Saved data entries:

◆ ◆ ◆ ◆

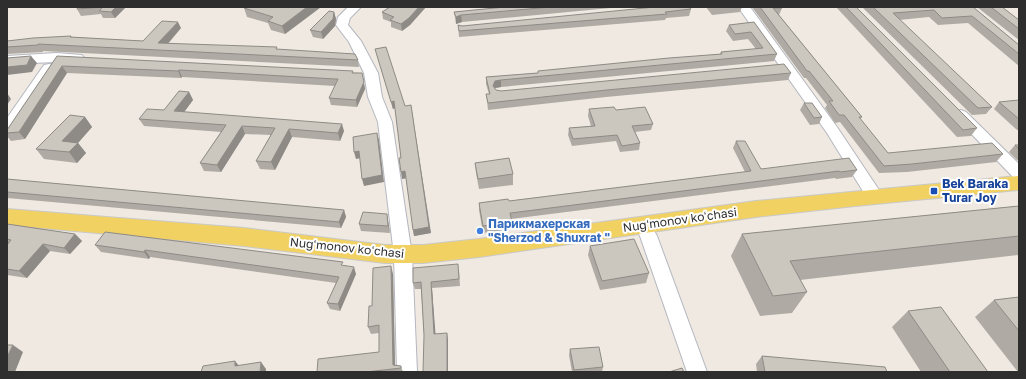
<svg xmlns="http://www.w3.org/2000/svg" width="1026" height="379" viewBox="0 0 1026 379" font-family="'Golos Text',sans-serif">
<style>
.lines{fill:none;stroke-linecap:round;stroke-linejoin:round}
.minor-casing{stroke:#b4b7c1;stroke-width:2}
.major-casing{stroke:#c9c9c9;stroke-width:2}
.minor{fill:#fff;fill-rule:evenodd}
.major{fill:#f2d163;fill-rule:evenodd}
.wall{fill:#afaba4}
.shaded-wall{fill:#8e8b86}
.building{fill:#cbc7bf;stroke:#8e8b86}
.transit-dot{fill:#1a4fb4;stroke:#fff;stroke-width:1.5}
.shop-dot{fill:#3f7fe0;stroke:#fff;stroke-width:1.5}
.labels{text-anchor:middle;stroke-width:4;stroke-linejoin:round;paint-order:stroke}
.transit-label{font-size:12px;font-weight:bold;fill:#164399;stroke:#fff;text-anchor:start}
.street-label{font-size:12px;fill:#2e2e2e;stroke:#fff}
.shop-label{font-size:12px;font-weight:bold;fill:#366cbe;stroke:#fff;text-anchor:start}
</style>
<rect width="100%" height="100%" fill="#efe9e1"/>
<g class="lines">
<g class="minor-casing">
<g id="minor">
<polygon points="348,7 361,7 350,18 348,25 361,41 378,73 382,97 392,122 412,255 417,372 397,372 394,255 378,122 368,97 364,73 349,42 336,25 338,17"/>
<polygon points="738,7 750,7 837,127 881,193 883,197 881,201 875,203 869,201 827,133"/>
<polygon points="56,53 82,55 84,58 82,61 7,64 7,56"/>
<polygon points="49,64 54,65 55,68 12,132 7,134 7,118 44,65"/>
<polygon points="961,110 966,112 1019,164 1019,179 1013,177 956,118 954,115 956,112"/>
<polygon points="642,218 648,220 657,236 707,372 687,372 640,236 634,225 636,220"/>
</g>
</g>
<g class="major-casing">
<polygon id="major" points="1019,176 1019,190 855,206 756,217 479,257 423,263 385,263 244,246 7,225 7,209 244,228 385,245 423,245 479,239 756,201"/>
</g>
<use href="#minor" class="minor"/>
<use href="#major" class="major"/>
</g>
<g class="wall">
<polygon points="78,7 126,7 115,18 103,18 101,14 81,16 77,9"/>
<polygon points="321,7 285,34 271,30 268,23 247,17 244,8"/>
<polygon points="390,7 426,7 410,25 402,31 391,27 391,22 383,19 382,12"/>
<polygon points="505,7 621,7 462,22 456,24 454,12"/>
<polygon points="706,7 742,7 740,12 712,15"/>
<polygon points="752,7 781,7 782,8 779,15 862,117 860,119 888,153 1003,154 996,162 907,172 879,173 840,122 835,123 825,108 827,105 806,78 804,78"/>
<polygon points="836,7 856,7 977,128 971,136 957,137"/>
<polygon points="862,7 973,7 1019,45 1019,66 968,23 938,25 929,17 899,20 992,107 986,114 972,115"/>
<polygon points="977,7 1002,7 1019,20 1019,40"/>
<polygon points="691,9 689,16 666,18 665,20 459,37 458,25 462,26"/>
<polygon points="334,12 336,19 335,26 323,39 313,37 310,30"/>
<polygon points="754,22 777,54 774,61 501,87 495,88 496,90 501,91 791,73 788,80 606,97 488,110 487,101 486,94 489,94 486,84 486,77 538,73 538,71 720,54 721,52 756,49 748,39 733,41 726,31 729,25"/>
<polygon points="181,28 168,44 278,50 358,60 359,67 43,51 43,52 7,54 7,41 71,36 72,37 143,41"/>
<polygon points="386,47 431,233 414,236 406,178 402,179 401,158 395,108 393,109 377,56 375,49"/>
<polygon points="57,56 362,73 365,89 357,107 331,105 329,98 335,86 182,77 181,78 67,73 25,139 11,141 7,136 7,130"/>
<polygon points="189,92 193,100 184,112 344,131 340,141 292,137 275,170 260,169 256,161 271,135 245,134 221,172 204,171 200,163 221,132 144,126 139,119 164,110"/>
<polygon points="1019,100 1019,130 1017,130 994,109 999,102"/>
<polygon points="804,103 822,117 819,124 810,125 800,110"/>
<polygon points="589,109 653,124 651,130 635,132 640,143 639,150 620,152 616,141 572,146 568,135 569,128 591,126 588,116"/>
<polygon points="85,117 92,127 78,143 86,153 77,163 44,159 36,149"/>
<polygon points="736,141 761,169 857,170 852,177 836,179 835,178 511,219 512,229 483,233 479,210 479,203 509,201 745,172 733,148"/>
<polygon points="1015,145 1019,145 1019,160 1017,160 1009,152"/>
<polygon points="475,163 513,174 513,185 479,189 476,173"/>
<polygon points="7,179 344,210 346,217 341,228 7,198"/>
<polygon points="1019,206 1019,255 800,280 807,292 792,313 760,316 731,256 742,234"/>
<polygon points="387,214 388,221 390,233 361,231 359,224"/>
<polygon points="7,224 75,234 82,241 70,254 50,251 27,278 7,275"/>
<polygon points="95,245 344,266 356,274 340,311 330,309 327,303 336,283 150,257 149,259 101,252"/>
<polygon points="590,246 649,273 646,283 600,290 588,255"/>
<polygon points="459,270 460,286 432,288 435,334 448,339 424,335 421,289 415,289 413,283"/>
<polygon points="393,274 395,365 401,366 403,372 317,372 379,352 379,333 371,334 368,327 372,306"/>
<polygon points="1019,297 1019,372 1018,372 975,317 994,300"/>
<polygon points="908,311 988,372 921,372 892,327"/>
<polygon points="570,349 603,367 602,372 572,372 569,355"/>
<polygon points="762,356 887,372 757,372 756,364"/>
</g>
<g class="shaded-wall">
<polygon points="116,7 126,7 115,18 111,12"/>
<polygon points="307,7 321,7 285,34 282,26"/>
<polygon points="419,7 426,7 410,25 402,31 401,24"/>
<polygon points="334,12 336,19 335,26 323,39 321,32"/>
<polygon points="461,15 462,22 456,24 456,17"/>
<polygon points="178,22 181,28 162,50 158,43"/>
<polygon points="31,56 37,63 32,72 7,75 7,67"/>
<polygon points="62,66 67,73 25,139 19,132"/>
<polygon points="179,70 182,77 181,78 178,71"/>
<polygon points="362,73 365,89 357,107 356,100"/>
<polygon points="501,80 501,87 495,88 493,86 495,81"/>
<polygon points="189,92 193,100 179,119 174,111"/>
<polygon points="7,93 11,99 7,105"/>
<polygon points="394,101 395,108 393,109 391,102"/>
<polygon points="411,105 431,233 414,236 413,230"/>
<polygon points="85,117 92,127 70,152 62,141"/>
<polygon points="342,124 344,131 340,141 338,133"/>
<polygon points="242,126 245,134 221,172 217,165"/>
<polygon points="289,129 292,137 275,170 271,162"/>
<polygon points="377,133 379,140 384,182 364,186 362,179"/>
<polygon points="78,143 86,153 77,163 69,152"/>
<polygon points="359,151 361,158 356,159 354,152"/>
<polygon points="405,171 407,178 402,179 401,172"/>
<polygon points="344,210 346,217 341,228 339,222"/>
<polygon points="387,214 388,221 390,233 388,226"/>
<polygon points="75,234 82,241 70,254 64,248"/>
<polygon points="43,244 50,251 27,278 19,271"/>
<polygon points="145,250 150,257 149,259 144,252"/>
<polygon points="391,266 393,274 395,368 393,365"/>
<polygon points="354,267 356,274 340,311 338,304"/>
<polygon points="431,282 432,288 436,340 434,334"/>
<polygon points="447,333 448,339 448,372 447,372"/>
<polygon points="13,345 23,352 15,372 7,372 7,357"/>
<polygon points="235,361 241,368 235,366"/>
<polygon points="261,362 266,369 266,372 260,372"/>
</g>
<g class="building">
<polygon points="78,7 116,7 111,12 99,11 103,7 77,9"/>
<polygon points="245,7 307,7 282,26 268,21 273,17 244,8"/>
<polygon points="390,7 419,7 409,18 401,24 390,20 394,17 382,12"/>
<polygon points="505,7 551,7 461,15 456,17 454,12"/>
<polygon points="655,7 689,7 691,9 665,12 667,14 459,31 458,25 462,26"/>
<polygon points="760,7 781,7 782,8 773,8 862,117 859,117 888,153 992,143 1003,154 912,164 884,166 844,115 839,115 829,101 833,101 809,71 807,71"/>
<polygon points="846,7 856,7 977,128 963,130"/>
<polygon points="873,7 973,7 1019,45 1019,54 972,16 942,18 934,10 893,13 992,107 978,108"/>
<polygon points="991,7 1002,7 1019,20 1019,29"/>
<polygon points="329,11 334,12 333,19 321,32 310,30"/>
<polygon points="162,21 178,22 158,43 277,47 276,49 355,54 358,60 38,44 38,45 7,47 7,41 33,38 71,36 70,37 143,41"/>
<polygon points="754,22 777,54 501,80 495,81 493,86 496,90 501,91 784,64 791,73 607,90 488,103 486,94 490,94 486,77 538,73 538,71 669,58 722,54 721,52 763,48 751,32 735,34 729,25"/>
<polygon points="386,47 405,106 411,105 429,227 413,230 405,171 401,172 399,158 401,158 394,101 391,102 375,49"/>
<polygon points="31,56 27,65 7,67 7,58"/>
<polygon points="57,56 353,71 352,73 362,73 364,82 356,100 329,98 338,79 335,79 179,70 178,71 62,66 19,132 7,133 7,130"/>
<polygon points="179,91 189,92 174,111 342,124 338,133 289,129 271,162 256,161 275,128 242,126 217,165 200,163 226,125 139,119 147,109 164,110"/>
<polygon points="1019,100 1019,119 999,102"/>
<polygon points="804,103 812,103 822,117 814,118"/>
<polygon points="614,107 616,110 645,107 653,124 632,126 640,143 622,146 617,135 573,139 569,128 595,126 589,109"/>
<polygon points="70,115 85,117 62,141 78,143 69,152 36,149"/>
<polygon points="377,133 382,175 362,179 359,151 354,152 353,137"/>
<polygon points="736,141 745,141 761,169 849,158 857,170 840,172 839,171 511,213 510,213 512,222 483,226 479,203 508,199 509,201 751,171"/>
<polygon points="1015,145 1019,145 1019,149"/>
<polygon points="509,158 513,174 478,179 475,163"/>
<polygon points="7,179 344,210 339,222 7,192"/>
<polygon points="1019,206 1019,236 790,261 807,292 773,296 742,234"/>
<polygon points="363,212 387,214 388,226 359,224"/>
<polygon points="7,224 75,234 64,248 43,244 19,271 7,269 7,245 11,240 7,239"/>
<polygon points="105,232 319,259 343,262 341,265 354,267 338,304 327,303 339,277 145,250 144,252 95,245"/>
<polygon points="634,239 649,273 602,281 590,246"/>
<polygon points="458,264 459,279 431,282 434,334 447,333 447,372 423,372 424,335 421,282 413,283 413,268"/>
<polygon points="391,266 393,365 401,366 401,368 366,372 317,372 318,359 379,352 379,325 368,327 369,306 372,306 373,268"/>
<polygon points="1019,297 1019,331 994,300"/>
<polygon points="941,307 988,372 950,372 908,311"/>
<polygon points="7,345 13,345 7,357"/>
<polygon points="599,347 603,367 574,370 570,349"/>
<polygon points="762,356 885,367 887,372 765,372"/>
<polygon points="235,361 235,366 261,362 260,372 201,372 203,366"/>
<polygon points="682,368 684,372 669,372"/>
</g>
<rect class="transit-dot" x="930" y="187" width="8" height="8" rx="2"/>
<circle class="shop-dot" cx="480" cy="231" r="4"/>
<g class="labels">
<g class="transit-label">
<text x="942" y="188">Bek Baraka<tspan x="942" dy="14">Turar Joy</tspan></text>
</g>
<g class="street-label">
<text transform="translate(680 220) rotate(-8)" y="4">Nugʻmonov koʻchasi</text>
<text transform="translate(347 248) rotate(6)" y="4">Nugʻmonov koʻchasi</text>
</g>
<g class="shop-label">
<text x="488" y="228">Парикмахерская<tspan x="488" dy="14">"Sherzod &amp; Shuxrat "</tspan></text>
</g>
</g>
<rect width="1026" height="379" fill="none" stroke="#2e2e2e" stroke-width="16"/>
</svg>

◆ ◆ ◆ ◆

TASK DETAILS -> Copy every line in the records above that contains the word "evenodd".

ANSWER BELOW ->
.minor{fill:#fff;fill-rule:evenodd}
.major{fill:#f2d163;fill-rule:evenodd}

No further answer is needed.